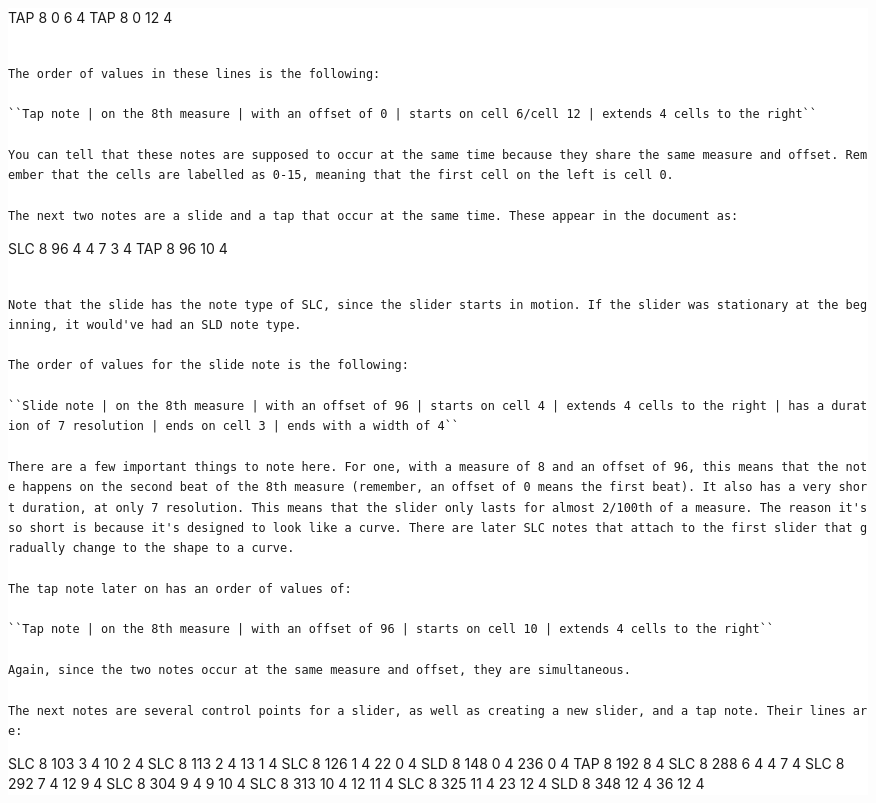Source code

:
 ```
```
TAP	8	0	6	4
TAP	8	0	12	4
```

The order of values in these lines is the following:

``Tap note | on the 8th measure | with an offset of 0 | starts on cell 6/cell 12 | extends 4 cells to the right``

You can tell that these notes are supposed to occur at the same time because they share the same measure and offset. Remember that the cells are labelled as 0-15, meaning that the first cell on the left is cell 0.

The next two notes are a slide and a tap that occur at the same time. These appear in the document as:
```
SLC	8	96	4	4	7	3	4
TAP	8	96	10	4
```

Note that the slide has the note type of SLC, since the slider starts in motion. If the slider was stationary at the beginning, it would've had an SLD note type.

The order of values for the slide note is the following:

``Slide note | on the 8th measure | with an offset of 96 | starts on cell 4 | extends 4 cells to the right | has a duration of 7 resolution | ends on cell 3 | ends with a width of 4``

There are a few important things to note here. For one, with a measure of 8 and an offset of 96, this means that the note happens on the second beat of the 8th measure (remember, an offset of 0 means the first beat). It also has a very short duration, at only 7 resolution. This means that the slider only lasts for almost 2/100th of a measure. The reason it's so short is because it's designed to look like a curve. There are later SLC notes that attach to the first slider that gradually change to the shape to a curve.

The tap note later on has an order of values of:

``Tap note | on the 8th measure | with an offset of 96 | starts on cell 10 | extends 4 cells to the right``

Again, since the two notes occur at the same measure and offset, they are simultaneous.

The next notes are several control points for a slider, as well as creating a new slider, and a tap note. Their lines are:
```
SLC	8	103	3	4	10	2	4
SLC	8	113	2	4	13	1	4
SLC	8	126	1	4	22	0	4
SLD	8	148	0	4	236	0	4
TAP	8	192	8	4
SLC	8	288	6	4	4	7	4
SLC	8	292	7	4	12	9	4
SLC	8	304	9	4	9	10	4
SLC	8	313	10	4	12	11	4
SLC	8	325	11	4	23	12	4
SLD	8	348	12	4	36	12	4
```

```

··········

**THE TASK**
Copy each line of the data above that holds "time".

**PROBLEM SOLUTION**
You can tell that these notes are supposed to occur at the same time because they share the same measure and offset. Remember that the cells are labelled as 0-15, meaning that the first cell on the left is cell 0.
The next two notes are a slide and a tap that occur at the same time. These appear in the document as:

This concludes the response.